Aim of the task:
Only a number is wanted here. Tally the lines of the data that contain "interval".

Data records:

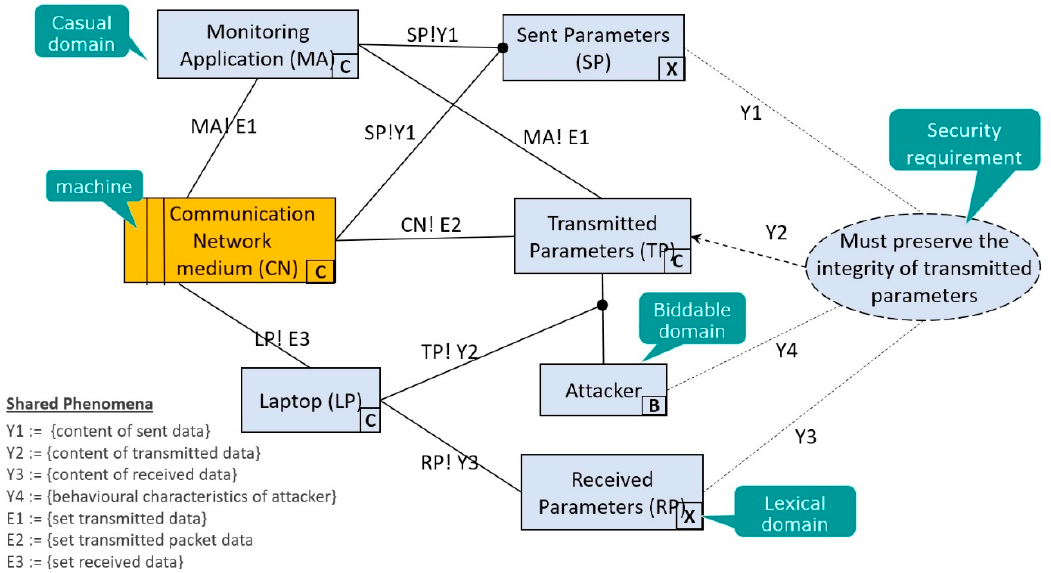
Figure 8. SEPP SPF diagram (sample).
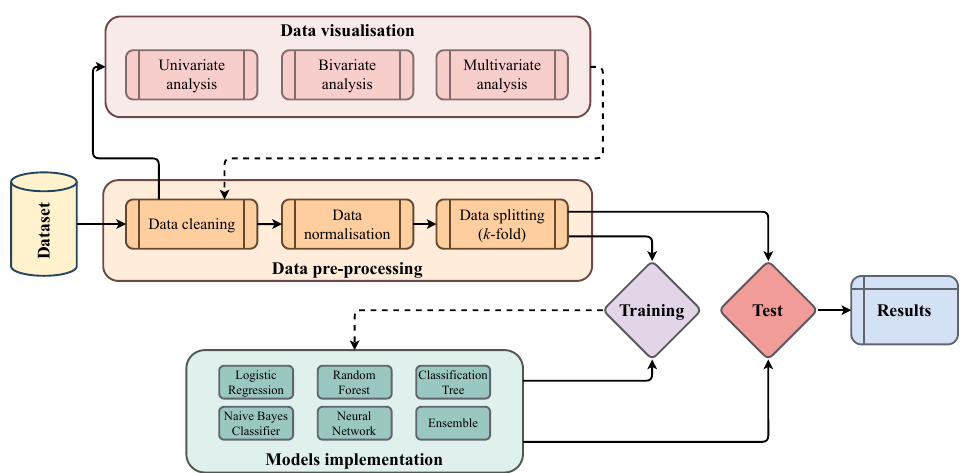
Figure 1. Image representing the experimental workflow implemented in our paper.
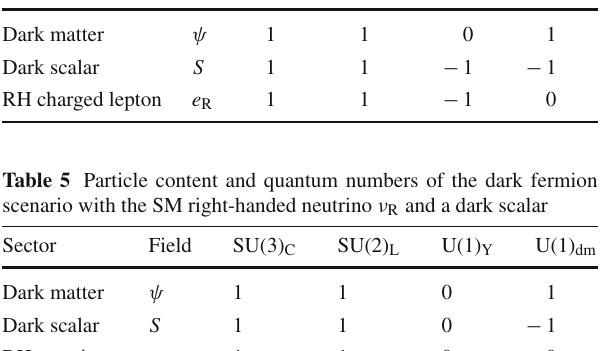
Table 3 Particle content and quantum numbers of the dark fermion scenario with the SM lepton doublet L and a dark scalar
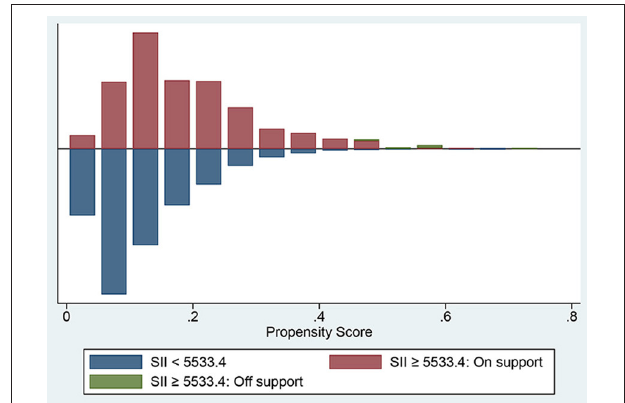
FIGURE 4 | The histogram presenting the range of propensity scores and the corresponding number of matches in high (red) and low (blue) SII groups. SII, systemic immune-inflammation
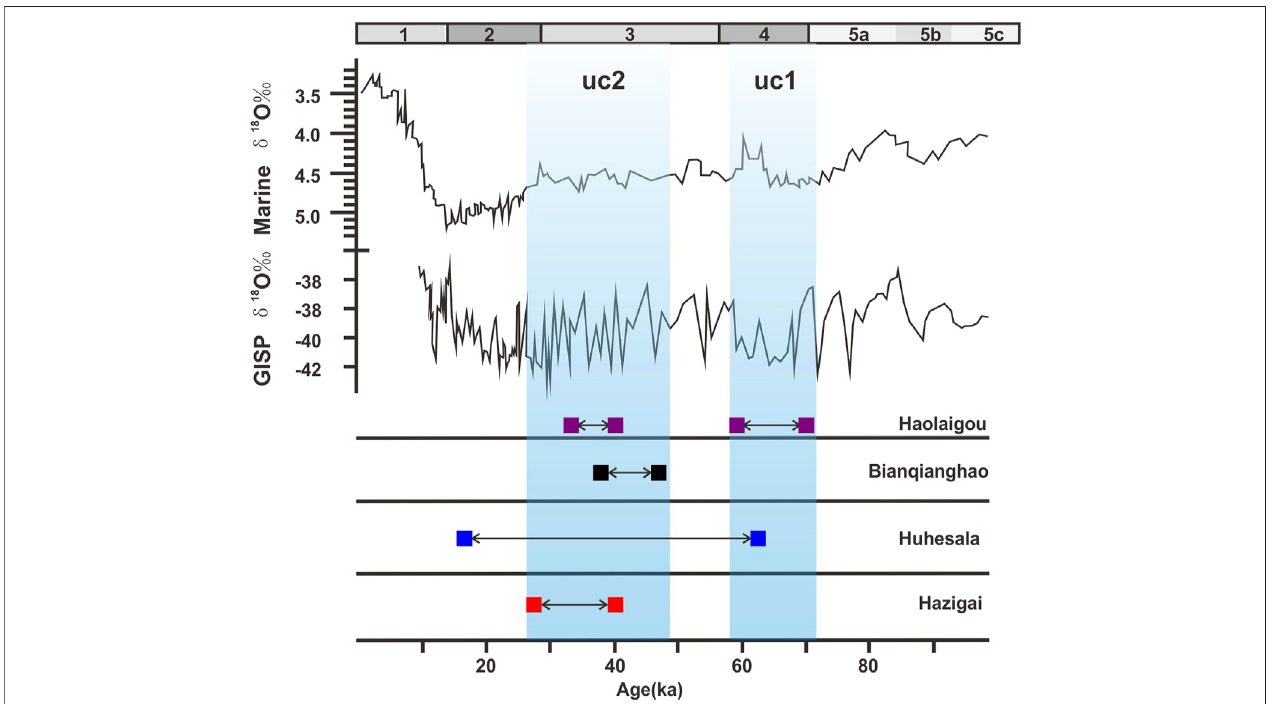
FIGURE 5 | Correlations between the timing of unconformities derived from four sedimentary sections and climatic change curves during the Late Quaternary. Marine oxygen isotope curve and (GISP) are from Shackleton et al. (1983) and Yao (1999), respectively. Light blue regions show the interval of the sedimentation (uc1 and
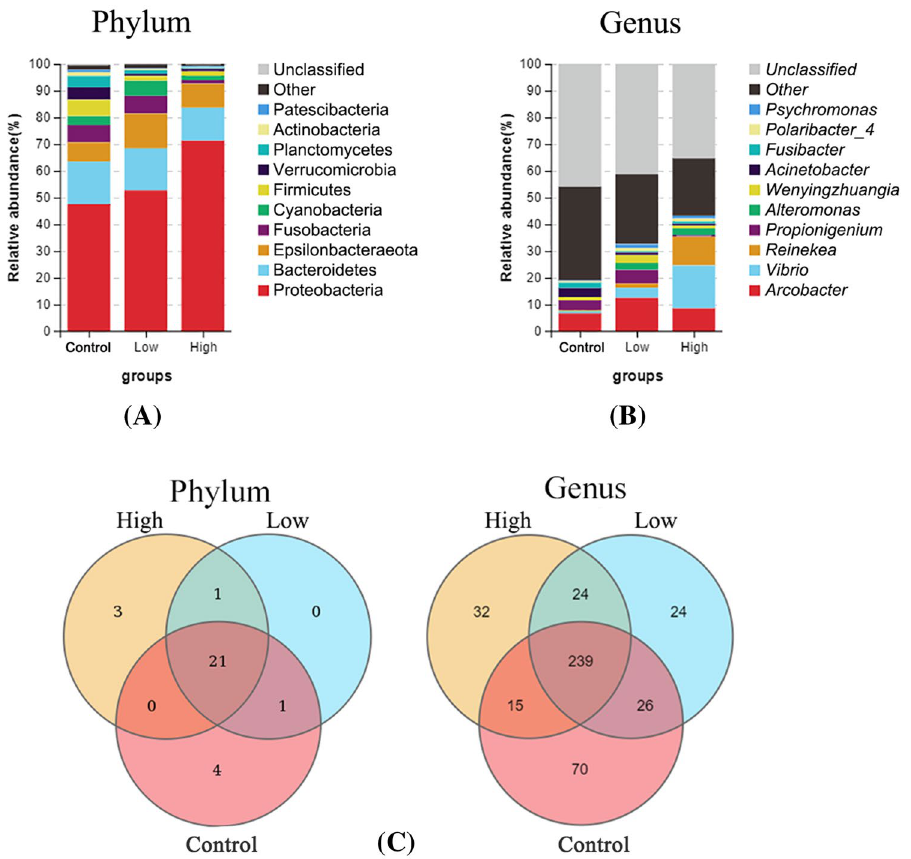
Figure 2. Effects of increased UV-B radiation on the top 10 phyla ( A ) and top 10 genera ( B ) of the epiphytic bacteria of S. thunbergii and the top 10 phyla; ( C ) Indicator species ( P < 0.05) at the phylum level under increased UV-B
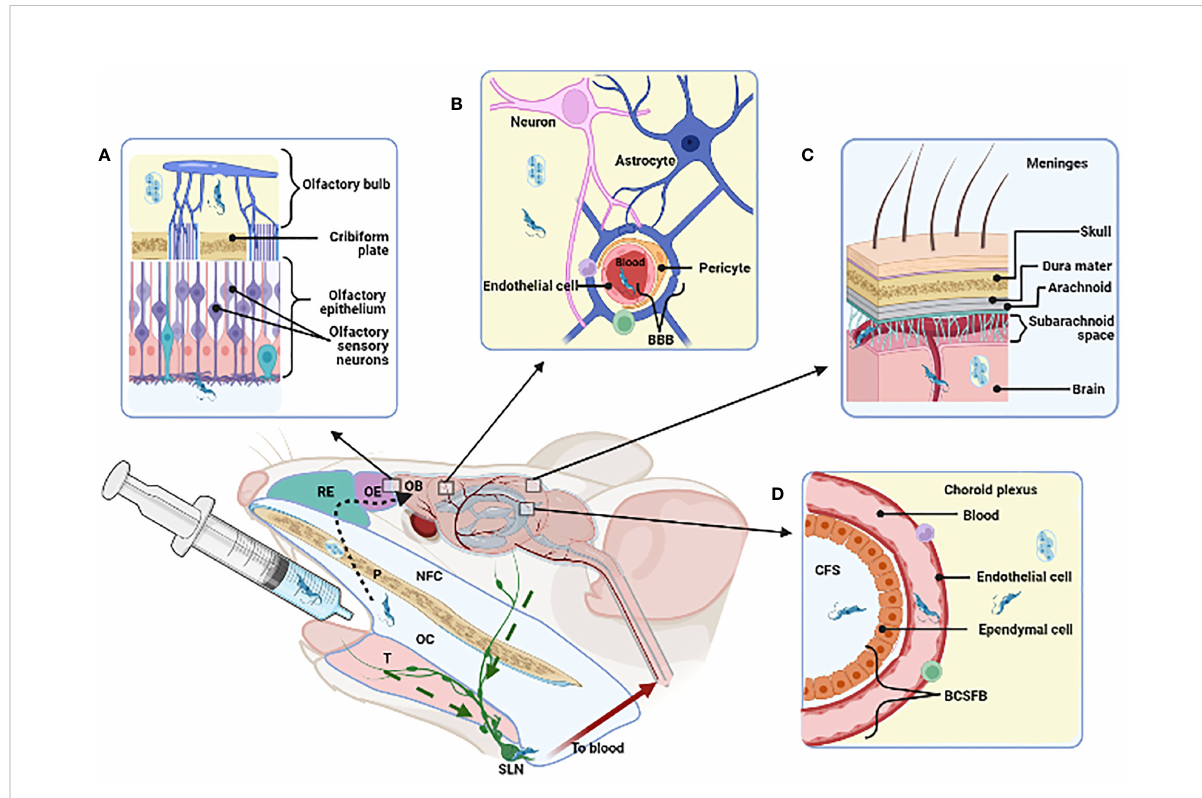
FIGURE 2 Strategies that T. cruzi may use for reaching and invading the Central Nervous System and possible dissemination following oral cavity (OC) infection. The fi gure stands for murine experimental oral infection. Accordingly, after delivering the parasites into de oral cavity, they may take the following pathway(s): 1) olfactory way ( A , dotted arrow), traversing the palate (P), nasopharyngeal cavity (NFC), respiratory and olfactory epithelia (RE, OE) reaching the olfactory bulb (OB); 2) disrupture of the blood brain barrier (BBB) in the parenchyma (B) or in the meninges (C)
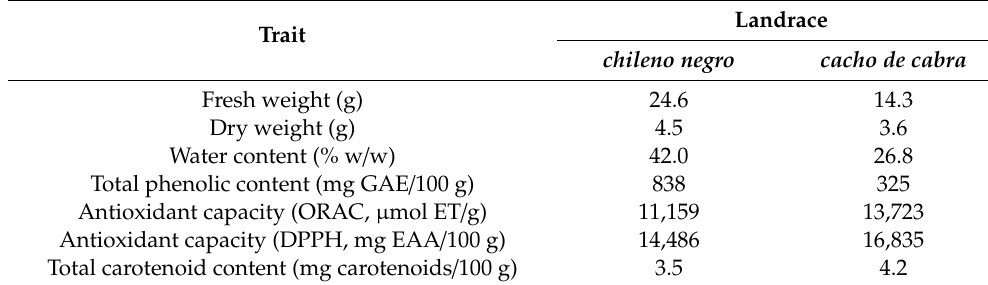
Table 3. Fruit measurements in two chili pepper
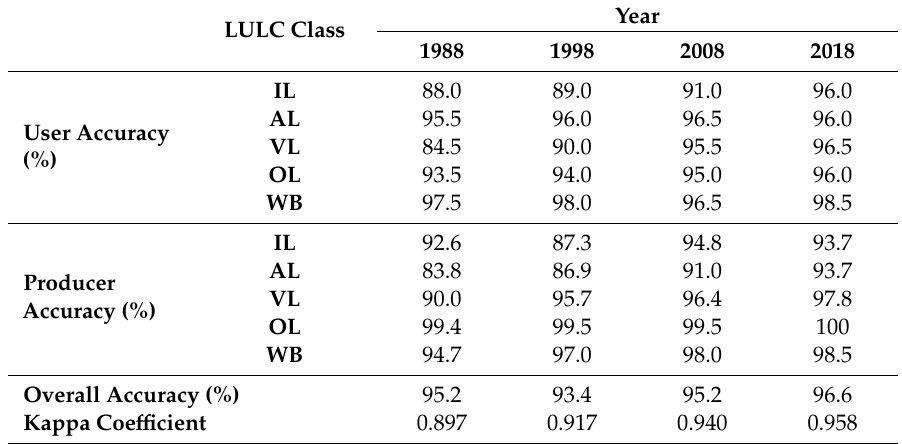
Table A2. The summary Land Use/Land Cover statistics of Kathmandu at 10-years interval from 1988 to 2018.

Response box:
2